Both lp(1) and lpr(1) commands offered by Common Unix Printing System (CUPS) provides options for customized printing the printable data.

You can print 3 copies of a file collated using one of the following commands.

$ lp -n 3 -o Collate=True filename

$ lpr -#3 -o Collate=True filename

You can further customize printer operation by using printer option such as "-o number-up=2", "-o page-set=even", "-o page-set=odd", "-o scaling=200", "-o natural-scaling=200", etc., documented at Command-Line Printing and Options.

Mail (SMTP) data should be limited to series of 7 bit data. So binary data and 8 bit text data are encoded into 7 bit format with the Multipurpose Internet Mail Extensions (MIME) and the selection of the charset (see Table 11.2, “List of encoding values and their usage”).

The standard mail storage format is mbox formatted according to RFC2822 (updated RFC822). See mbox(5) (provided by the mutt package).

For European languages, "Content-Transfer-Encoding: quoted-printable" with the ISO-8859-1 charset is usually used for mail since there are not much 8 bit characters. If European text is encoded in UTF-8, "Content-Transfer-Encoding: quoted-printable" is likely to be used since it is mostly 7 bit data.

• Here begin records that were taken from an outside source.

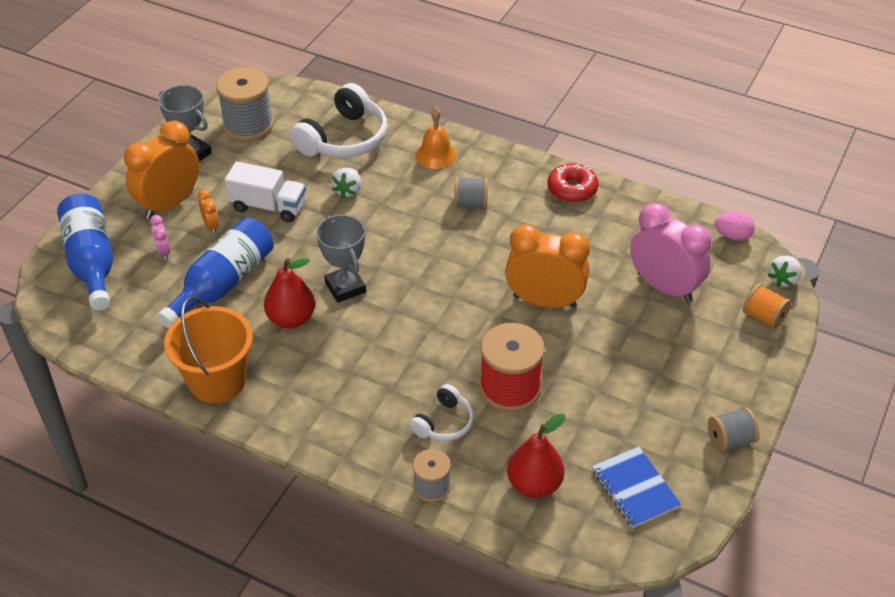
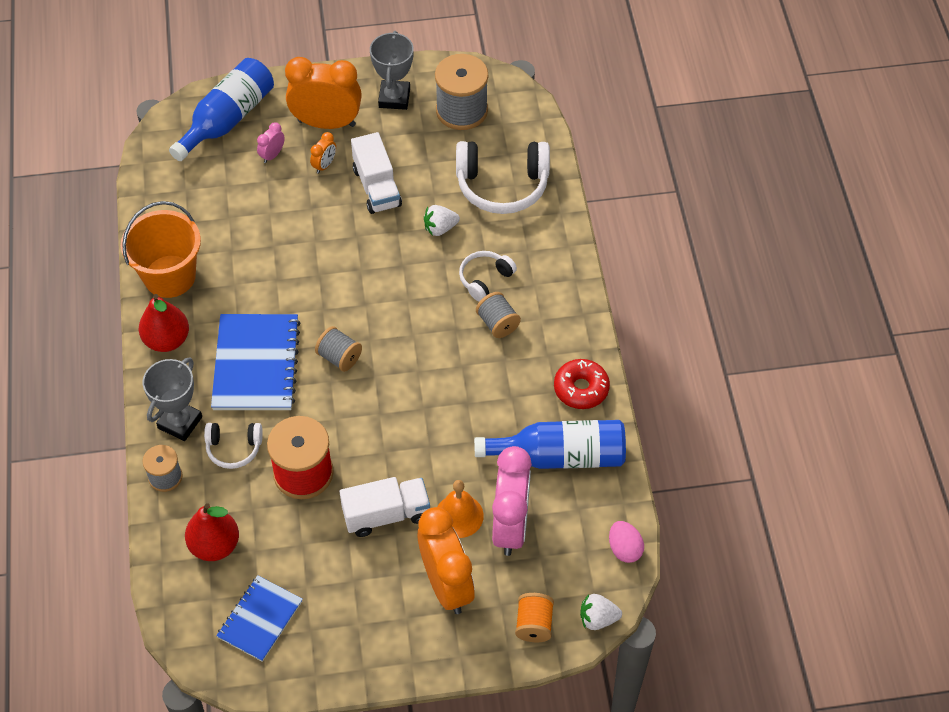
camera: 55 degrees right, 10 degrees up
blue bottle [157,217,274,328] -> blue bottle moved to [474,420,626,469]
red pear [264,258,315,328] -> red pear moved to [139,294,189,352]
grey trophy [316,215,366,303] -> grey trophy moved to [143,357,202,441]
orange bell [415,107,457,169] -> orange bell moved to [437,480,484,538]
orange clock [505,224,590,308] -> orange clock moved to [418,507,475,614]
grey spool [708,407,759,452] -> grey spool moved to [315,326,362,372]
none -> blue notebook [211,314,300,410]
none -> white truck [340,477,430,537]
none -> white headphones [459,251,517,302]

For Japanese, traditionally "Content-Type: text/plain; charset=ISO-2022-JP" is usually used for mail to keep text in 7 bits. But older Microsoft systems may send mail data in Shift-JIS without proper declaration. If Japanese text is encoded in UTF-8, Base64 is likely to be used since it contains many 8 bit data. The situation of other Asian languages is similar.

	Note
	If your non-Unix mail data is accessible by a non-Debian client software which can talk to the IMAP4 server, you may be able to move them out by running your own IMAP4 server.

	Note
	If you use other mail storage formats, moving them to mbox format is the good first step. The versatile client program such as mutt(1) may be handy for this.

You can split mailbox contents to each message using procmail(1) and formail(1).

Each mail message can be unpacked using munpack(1) from the mpack package (or other specialized tools) to obtain the MIME encoded contents.